Dr. Pusey’s Private Press was the outcome of a plan of employing orphan girls in the work of Printing, suggested by Miss Sellon, Mother Superior of the Devonport Society or Sisterhood, in 1855. Pusey welcomed the idea, and assisted its realization by presenting to the new Press some of its necessary equipment, which he bought from the Rev. Charles Marriott, who wished to give up the printing he had carried on at Littlemore (near Oxford) from 1848 to about 1855. The Press was at first (1855-7) at Bristol, then (at any rate in 1858) at Bradford-on-Avon; and soon after it was removed to the headquarters of the Sisterhood at Plymouth (1864-70).
In 1870 it was thought that it would be much more convenient for Pusey to have his printing done at Oxford, and Miss Sellon purchased the house which is now the residence of the Principal of Wycliffe Hall, the corner house where Norham Gardens join the Banbury Road, then called St. Giles’ East. The house was named Holy Rood, and after Miss Sellon’s death in November 1876 it had no connexion with the Sisterhood. In 1877 Pusey purchased the house, and as he was Warden of the Devonport Society the imprint ‘Printed by the Devonport Society of the Holy Trinity, Holy Rood, Oxford,’ was continued. In a few cases, about 1872, the word ‘Devonport’ was omitted, but it was soon resumed, to prevent confusion with the work of the Convent of the Holy and Undivided Trinity in Woodstock Road. Miss Kebbel, Dr. Pusey’s secretary, superintended the printing until 1877, when Miss Mary M. Milner, who is still resident in Oxford, undertook the task at Dr. Pusey’s request. From 1870 till Dr. Pusey’s death in 1882 every book, pamphlet, and sermon which he published (with he sole exception of one or two controversial volumes), as well as all volumes which he edited, were set up in type at Holy Rood, and profs were printed off on the large hand-press from Littlemore referred to above. The formes as finally corrected were transferred to the Clarendon Press, where the actual printing of the sheets took place. The staff in 1882 was—Miss Milner in charge, a housekeeper, an overseer of the printing, namely Mr. Bridge (who took the heavy work, such as pulling the proofs), and eight orphan girls, who were apprenticed to Dr. Pusey personally for seven or five years, and were provided by him with food, clothing, and education. Meanwhile, they were learning the trade of printing, which provided a livelihood for them in after life. They learnt to set up even Greek and Hebrew, with commendable neatness and accuracy, as the published volumes show: but they also had to contend throughout with the grievous handwriting of the Doctor himself. After 1882 all printing ceased, and the orphanage was removed to Ascot Priory.

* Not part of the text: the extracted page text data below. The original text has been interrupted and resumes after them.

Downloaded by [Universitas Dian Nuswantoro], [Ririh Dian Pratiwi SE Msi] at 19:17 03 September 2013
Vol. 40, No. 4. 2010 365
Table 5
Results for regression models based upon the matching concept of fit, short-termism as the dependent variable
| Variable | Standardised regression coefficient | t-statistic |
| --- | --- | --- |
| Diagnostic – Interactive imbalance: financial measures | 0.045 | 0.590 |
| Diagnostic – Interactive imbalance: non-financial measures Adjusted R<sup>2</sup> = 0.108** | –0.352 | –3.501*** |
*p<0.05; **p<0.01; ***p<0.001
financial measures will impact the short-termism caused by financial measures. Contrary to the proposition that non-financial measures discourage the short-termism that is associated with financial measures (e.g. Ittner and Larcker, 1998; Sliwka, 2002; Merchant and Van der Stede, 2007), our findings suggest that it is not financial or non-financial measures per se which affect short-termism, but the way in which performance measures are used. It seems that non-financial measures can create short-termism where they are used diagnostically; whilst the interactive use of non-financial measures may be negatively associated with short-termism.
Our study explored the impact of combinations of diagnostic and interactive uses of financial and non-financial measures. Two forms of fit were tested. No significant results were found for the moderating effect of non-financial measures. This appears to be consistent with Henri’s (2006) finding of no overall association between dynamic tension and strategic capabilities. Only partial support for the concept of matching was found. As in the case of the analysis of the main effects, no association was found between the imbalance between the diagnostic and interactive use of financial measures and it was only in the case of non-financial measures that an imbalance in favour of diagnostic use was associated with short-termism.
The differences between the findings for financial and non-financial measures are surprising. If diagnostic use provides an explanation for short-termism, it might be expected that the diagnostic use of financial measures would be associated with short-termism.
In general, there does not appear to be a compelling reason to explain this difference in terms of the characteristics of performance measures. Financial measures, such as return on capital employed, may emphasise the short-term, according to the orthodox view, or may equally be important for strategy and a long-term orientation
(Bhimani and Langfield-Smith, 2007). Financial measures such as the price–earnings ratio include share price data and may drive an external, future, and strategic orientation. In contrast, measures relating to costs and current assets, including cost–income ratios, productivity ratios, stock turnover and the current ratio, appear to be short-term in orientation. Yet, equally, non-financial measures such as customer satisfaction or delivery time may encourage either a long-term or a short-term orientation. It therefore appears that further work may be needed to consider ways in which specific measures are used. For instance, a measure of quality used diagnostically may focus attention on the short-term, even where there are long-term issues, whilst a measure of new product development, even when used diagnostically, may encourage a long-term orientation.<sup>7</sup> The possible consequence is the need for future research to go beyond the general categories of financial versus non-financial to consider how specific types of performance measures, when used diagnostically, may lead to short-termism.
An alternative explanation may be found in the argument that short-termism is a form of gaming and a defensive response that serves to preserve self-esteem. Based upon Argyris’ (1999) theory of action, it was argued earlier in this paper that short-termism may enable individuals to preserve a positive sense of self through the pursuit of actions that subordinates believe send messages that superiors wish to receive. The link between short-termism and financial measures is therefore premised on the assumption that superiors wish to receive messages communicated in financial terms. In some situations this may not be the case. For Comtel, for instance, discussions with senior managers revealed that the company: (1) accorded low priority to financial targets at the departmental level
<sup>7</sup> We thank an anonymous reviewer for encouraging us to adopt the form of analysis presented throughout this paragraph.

The preceding facts are derived almost entirely from notes kindly supplied by Miss Milner, and have been thought deserving of permanent record because of the peculiar circumstances of the Press, which can hardly be reduced to any simple category, for all the actual printing off was done in another place! The printing was in fact to a large extent a charitable scheme, and in that respect unique. Moreover, no accurate account has been hitherto printed anywhere.
A full bibliography of the books produced will be found in the fourth volume of Canon Liddon’s monumental Life of Dr. Pusey (1897), occupying pages 429-40.
—Falconer Madan, editor, The Daniel Press: Memorials of C.H.O. Daniel with a Bibliography of the Press, 1845-1919 (Oxford: Printed on the Daniel Press in the Bodleian Library, 1921), pp. 165—166. Reprinted as The Holy Rood Press: The Private Press of Dr E. B. Pusey (Moreton-in Marsh, Gloucestershire, England: Privately printed at The Kit-Cat Press, 1989).